**Assignment**
Exactly as they appear, restate the lines of the material, from the first through the one containing "neck: (412, 268)".

>>>

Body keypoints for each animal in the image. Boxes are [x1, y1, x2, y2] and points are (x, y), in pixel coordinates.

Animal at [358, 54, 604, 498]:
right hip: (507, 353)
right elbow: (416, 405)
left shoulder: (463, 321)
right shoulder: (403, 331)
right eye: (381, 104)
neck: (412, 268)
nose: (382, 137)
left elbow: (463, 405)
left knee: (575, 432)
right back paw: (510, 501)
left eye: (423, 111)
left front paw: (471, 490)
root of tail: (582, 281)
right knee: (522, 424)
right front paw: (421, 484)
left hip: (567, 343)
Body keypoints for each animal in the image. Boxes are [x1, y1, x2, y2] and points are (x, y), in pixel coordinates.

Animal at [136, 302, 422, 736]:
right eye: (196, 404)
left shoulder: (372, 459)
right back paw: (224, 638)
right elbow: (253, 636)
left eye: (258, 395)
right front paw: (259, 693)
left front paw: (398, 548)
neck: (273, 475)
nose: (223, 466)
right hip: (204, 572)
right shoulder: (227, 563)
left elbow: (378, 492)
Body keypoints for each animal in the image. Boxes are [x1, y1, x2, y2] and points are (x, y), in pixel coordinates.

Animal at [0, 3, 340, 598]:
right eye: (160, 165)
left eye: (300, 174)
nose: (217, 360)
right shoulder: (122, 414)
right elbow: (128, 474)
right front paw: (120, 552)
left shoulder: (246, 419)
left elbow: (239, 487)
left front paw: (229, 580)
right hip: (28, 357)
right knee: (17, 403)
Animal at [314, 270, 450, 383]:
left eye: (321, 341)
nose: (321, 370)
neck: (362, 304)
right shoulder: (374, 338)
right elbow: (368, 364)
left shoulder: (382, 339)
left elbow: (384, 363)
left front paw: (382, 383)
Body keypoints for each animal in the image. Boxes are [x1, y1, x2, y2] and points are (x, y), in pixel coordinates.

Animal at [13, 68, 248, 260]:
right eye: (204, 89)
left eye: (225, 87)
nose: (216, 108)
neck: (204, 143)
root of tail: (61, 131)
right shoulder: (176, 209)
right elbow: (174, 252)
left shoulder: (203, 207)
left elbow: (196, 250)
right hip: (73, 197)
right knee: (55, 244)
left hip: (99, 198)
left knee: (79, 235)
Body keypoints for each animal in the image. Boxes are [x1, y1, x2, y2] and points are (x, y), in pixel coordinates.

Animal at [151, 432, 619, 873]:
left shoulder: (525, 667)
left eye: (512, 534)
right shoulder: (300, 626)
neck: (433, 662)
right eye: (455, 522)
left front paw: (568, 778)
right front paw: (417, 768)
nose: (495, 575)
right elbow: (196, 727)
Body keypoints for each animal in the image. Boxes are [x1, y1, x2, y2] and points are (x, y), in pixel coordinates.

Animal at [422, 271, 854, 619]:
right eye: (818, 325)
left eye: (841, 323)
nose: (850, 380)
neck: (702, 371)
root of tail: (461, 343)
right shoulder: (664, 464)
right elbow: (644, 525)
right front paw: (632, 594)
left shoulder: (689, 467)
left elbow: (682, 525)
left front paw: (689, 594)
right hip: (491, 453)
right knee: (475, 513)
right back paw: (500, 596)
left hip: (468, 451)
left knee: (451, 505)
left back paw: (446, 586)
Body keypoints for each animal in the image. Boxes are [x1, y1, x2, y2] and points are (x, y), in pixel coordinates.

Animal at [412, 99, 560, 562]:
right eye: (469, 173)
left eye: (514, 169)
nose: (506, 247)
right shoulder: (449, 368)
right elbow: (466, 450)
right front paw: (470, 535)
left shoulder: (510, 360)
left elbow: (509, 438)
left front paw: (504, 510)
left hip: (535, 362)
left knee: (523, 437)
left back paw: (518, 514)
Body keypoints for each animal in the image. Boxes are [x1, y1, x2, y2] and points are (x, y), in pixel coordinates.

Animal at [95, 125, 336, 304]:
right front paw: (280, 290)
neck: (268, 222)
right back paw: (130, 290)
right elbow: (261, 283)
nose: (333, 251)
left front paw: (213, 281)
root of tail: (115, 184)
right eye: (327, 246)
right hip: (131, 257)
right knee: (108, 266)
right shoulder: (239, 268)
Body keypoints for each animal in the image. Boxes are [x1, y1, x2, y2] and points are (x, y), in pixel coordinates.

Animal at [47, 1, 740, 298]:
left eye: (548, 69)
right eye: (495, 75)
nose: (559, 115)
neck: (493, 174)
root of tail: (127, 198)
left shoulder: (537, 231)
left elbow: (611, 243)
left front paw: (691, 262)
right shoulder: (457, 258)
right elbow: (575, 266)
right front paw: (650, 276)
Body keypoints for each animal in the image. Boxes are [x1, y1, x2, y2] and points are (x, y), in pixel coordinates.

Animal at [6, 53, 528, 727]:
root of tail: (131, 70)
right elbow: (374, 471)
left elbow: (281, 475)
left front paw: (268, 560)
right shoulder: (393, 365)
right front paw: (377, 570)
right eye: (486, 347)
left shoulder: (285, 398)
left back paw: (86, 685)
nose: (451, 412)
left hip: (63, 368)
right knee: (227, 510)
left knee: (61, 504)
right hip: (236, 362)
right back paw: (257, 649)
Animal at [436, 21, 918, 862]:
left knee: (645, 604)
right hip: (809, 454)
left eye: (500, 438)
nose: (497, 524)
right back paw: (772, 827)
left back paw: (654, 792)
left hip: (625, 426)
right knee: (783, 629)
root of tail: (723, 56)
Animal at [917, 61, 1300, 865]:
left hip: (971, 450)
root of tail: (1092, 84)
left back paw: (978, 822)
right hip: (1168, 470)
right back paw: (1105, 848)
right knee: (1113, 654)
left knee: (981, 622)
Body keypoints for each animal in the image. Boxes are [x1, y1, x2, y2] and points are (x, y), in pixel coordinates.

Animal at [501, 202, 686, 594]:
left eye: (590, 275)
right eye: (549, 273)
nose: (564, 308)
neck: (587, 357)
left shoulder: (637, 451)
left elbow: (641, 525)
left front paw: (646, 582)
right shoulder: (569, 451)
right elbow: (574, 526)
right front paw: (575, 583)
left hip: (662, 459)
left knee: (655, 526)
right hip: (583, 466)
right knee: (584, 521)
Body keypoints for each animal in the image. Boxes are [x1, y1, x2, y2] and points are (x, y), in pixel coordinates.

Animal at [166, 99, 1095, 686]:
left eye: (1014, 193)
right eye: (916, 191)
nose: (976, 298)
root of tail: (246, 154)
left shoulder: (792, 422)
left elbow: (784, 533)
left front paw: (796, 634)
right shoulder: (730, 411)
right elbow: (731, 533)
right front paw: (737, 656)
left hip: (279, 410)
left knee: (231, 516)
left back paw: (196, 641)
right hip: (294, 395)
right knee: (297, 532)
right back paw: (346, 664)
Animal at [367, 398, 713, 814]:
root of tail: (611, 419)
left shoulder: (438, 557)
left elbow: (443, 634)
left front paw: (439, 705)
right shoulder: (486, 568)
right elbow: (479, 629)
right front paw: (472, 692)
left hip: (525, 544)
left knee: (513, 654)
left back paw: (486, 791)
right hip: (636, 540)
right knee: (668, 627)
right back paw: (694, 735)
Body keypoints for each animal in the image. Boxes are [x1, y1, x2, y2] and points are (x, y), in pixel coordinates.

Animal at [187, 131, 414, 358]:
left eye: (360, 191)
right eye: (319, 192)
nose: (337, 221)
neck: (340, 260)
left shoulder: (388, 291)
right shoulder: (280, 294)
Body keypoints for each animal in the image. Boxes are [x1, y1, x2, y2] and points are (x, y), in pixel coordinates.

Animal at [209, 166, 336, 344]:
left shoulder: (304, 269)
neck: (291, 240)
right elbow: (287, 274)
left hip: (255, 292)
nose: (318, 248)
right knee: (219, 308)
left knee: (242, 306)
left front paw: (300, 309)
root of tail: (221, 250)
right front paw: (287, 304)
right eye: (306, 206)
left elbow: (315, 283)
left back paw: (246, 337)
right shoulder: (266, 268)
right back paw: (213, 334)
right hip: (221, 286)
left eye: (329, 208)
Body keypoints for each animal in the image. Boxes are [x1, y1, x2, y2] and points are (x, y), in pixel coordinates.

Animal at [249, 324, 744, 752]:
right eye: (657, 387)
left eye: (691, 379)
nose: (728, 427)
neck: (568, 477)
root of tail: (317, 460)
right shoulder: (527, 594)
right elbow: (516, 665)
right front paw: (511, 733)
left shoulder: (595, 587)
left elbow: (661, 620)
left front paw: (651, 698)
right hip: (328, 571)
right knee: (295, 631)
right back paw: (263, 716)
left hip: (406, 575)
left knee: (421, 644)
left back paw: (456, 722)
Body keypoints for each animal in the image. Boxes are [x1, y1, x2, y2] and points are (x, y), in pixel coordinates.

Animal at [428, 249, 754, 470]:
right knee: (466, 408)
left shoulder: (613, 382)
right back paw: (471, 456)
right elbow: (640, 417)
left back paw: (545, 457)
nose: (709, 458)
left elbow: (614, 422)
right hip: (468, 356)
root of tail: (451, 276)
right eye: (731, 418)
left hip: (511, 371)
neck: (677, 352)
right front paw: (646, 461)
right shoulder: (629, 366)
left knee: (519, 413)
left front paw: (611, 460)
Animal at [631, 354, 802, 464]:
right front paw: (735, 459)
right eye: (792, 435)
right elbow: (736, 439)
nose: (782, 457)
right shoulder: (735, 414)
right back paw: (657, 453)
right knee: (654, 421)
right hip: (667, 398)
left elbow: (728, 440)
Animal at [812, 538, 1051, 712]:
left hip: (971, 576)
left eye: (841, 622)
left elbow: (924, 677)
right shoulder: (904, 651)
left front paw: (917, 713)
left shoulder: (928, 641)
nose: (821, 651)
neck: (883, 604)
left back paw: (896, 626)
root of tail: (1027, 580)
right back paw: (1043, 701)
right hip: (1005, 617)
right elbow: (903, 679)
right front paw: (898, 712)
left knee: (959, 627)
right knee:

<<<

**Task result**
Body keypoints for each animal in the image. Boxes are [x1, y1, x2, y2] and points are (x, y), in pixel coordinates.

Animal at [358, 54, 604, 498]:
right hip: (507, 353)
right elbow: (416, 405)
left shoulder: (463, 321)
right shoulder: (403, 331)
right eye: (381, 104)
neck: (412, 268)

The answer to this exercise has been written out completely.